= Beginning of Section =

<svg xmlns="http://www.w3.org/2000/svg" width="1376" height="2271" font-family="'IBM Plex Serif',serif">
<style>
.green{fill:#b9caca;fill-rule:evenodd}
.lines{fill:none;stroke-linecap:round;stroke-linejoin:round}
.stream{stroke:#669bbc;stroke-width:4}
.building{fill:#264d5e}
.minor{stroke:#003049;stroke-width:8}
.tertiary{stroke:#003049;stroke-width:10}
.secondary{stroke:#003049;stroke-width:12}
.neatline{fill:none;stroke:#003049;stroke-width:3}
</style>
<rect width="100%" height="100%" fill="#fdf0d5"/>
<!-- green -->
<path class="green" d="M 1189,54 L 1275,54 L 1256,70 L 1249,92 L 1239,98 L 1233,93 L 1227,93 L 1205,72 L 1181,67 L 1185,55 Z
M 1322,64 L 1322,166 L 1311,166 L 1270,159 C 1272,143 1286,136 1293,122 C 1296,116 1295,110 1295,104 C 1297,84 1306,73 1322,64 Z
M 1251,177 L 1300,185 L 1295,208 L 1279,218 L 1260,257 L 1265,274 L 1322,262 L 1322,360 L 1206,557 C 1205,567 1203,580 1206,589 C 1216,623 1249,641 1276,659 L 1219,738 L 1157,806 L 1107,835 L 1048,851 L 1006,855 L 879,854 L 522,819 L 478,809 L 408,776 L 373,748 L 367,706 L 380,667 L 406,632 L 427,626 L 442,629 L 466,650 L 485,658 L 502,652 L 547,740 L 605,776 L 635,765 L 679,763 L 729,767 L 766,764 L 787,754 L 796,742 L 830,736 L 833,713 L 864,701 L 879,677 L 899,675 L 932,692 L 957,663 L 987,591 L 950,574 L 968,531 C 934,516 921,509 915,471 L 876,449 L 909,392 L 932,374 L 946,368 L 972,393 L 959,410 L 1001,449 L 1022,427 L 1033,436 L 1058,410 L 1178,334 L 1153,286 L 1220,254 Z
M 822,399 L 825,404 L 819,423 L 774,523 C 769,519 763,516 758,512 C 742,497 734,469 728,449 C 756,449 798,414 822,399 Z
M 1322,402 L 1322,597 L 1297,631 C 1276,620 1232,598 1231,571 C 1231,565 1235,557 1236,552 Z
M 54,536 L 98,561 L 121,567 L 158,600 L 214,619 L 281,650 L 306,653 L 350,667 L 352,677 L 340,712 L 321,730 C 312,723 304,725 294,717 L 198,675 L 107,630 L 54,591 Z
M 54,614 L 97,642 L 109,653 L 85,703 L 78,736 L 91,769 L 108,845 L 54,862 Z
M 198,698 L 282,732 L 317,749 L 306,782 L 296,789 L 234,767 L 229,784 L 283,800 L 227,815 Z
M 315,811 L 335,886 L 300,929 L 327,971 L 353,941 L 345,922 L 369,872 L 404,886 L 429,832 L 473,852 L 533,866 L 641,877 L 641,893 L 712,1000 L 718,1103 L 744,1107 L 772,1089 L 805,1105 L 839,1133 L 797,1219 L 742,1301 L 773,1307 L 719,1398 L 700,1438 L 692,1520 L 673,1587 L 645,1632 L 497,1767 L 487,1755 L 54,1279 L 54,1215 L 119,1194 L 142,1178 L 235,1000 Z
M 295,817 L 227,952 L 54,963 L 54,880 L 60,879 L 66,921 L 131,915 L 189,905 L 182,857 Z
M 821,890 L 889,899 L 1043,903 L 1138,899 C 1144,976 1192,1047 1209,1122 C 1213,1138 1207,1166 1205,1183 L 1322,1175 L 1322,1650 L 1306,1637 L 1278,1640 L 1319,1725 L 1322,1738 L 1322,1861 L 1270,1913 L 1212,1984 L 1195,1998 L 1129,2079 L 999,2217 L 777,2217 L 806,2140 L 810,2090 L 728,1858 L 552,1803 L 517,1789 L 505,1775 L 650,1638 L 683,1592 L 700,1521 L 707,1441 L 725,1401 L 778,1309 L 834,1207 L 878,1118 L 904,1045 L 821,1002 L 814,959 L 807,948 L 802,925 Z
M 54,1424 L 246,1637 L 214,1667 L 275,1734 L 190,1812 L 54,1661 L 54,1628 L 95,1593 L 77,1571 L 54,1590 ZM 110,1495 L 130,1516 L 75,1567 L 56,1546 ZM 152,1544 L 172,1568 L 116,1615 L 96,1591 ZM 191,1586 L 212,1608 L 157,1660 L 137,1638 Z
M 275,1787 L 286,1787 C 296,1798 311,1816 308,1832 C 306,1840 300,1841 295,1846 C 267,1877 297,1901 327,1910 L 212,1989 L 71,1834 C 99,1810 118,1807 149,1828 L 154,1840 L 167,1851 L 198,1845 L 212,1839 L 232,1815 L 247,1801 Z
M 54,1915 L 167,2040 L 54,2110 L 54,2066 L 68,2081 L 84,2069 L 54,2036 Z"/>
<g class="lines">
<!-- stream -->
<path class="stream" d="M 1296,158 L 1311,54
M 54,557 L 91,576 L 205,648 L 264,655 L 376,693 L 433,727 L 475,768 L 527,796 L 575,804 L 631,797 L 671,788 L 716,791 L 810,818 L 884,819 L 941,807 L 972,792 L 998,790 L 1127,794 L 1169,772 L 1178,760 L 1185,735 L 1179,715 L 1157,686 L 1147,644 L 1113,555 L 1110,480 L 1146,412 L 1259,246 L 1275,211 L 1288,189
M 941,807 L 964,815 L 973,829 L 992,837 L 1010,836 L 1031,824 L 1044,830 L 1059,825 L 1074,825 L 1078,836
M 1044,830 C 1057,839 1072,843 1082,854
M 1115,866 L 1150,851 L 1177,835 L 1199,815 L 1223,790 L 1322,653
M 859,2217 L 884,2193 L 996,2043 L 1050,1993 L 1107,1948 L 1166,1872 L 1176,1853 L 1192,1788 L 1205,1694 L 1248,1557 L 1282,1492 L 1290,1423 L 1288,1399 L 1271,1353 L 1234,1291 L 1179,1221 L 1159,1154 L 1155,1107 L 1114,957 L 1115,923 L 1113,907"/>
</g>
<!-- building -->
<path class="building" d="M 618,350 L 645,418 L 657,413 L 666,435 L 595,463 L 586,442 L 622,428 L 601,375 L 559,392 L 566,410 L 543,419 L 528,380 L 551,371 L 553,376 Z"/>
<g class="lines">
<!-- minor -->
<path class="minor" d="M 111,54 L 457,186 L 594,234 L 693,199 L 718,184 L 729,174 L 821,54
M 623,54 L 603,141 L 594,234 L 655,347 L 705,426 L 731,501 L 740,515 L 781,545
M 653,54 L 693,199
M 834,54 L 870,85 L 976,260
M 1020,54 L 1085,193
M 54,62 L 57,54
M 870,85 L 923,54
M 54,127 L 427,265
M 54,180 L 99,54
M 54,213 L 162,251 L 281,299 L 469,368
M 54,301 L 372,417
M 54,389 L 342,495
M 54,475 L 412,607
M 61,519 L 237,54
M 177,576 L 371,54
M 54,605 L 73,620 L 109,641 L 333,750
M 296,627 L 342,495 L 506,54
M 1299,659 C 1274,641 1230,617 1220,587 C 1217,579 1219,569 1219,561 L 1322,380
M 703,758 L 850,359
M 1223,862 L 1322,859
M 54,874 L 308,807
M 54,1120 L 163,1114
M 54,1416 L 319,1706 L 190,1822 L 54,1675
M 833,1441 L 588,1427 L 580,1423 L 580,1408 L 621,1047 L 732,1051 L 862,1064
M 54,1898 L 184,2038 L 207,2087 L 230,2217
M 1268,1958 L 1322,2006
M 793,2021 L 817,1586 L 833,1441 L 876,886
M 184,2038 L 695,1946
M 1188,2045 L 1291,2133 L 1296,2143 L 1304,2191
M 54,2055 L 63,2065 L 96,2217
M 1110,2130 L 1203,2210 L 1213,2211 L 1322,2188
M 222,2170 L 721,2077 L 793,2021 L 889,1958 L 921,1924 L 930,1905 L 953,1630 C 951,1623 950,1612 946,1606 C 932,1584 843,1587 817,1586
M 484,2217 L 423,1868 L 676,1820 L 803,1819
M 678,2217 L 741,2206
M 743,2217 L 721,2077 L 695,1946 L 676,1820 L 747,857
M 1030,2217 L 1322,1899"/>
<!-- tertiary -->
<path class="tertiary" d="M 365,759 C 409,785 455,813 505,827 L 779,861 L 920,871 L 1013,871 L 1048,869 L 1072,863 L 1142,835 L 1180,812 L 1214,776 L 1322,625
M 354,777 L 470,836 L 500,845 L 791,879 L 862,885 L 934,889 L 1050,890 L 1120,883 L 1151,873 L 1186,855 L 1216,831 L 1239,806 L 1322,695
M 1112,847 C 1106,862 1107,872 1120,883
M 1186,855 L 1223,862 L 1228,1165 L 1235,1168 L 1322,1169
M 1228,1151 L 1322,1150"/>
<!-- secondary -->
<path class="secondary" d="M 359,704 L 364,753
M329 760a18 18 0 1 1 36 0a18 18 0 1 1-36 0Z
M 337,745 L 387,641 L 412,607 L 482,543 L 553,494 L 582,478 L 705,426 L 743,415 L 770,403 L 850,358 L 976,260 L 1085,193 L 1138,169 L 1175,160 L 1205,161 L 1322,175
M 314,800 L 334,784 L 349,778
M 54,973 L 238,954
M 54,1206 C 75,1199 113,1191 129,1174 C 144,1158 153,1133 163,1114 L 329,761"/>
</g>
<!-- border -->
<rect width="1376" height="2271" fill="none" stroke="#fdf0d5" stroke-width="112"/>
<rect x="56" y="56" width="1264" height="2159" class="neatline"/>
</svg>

= End of Section =

### TASK BRIEF:
When the line containing "M 314,800 L 334,784 L 349,778" is reached, return it and every later line through the end of the listing above, unaltered and alone.

### TASK RESULT:
M 314,800 L 334,784 L 349,778
M 54,973 L 238,954
M 54,1206 C 75,1199 113,1191 129,1174 C 144,1158 153,1133 163,1114 L 329,761"/>
</g>
<!-- border -->
<rect width="1376" height="2271" fill="none" stroke="#fdf0d5" stroke-width="112"/>
<rect x="56" y="56" width="1264" height="2159" class="neatline"/>
</svg>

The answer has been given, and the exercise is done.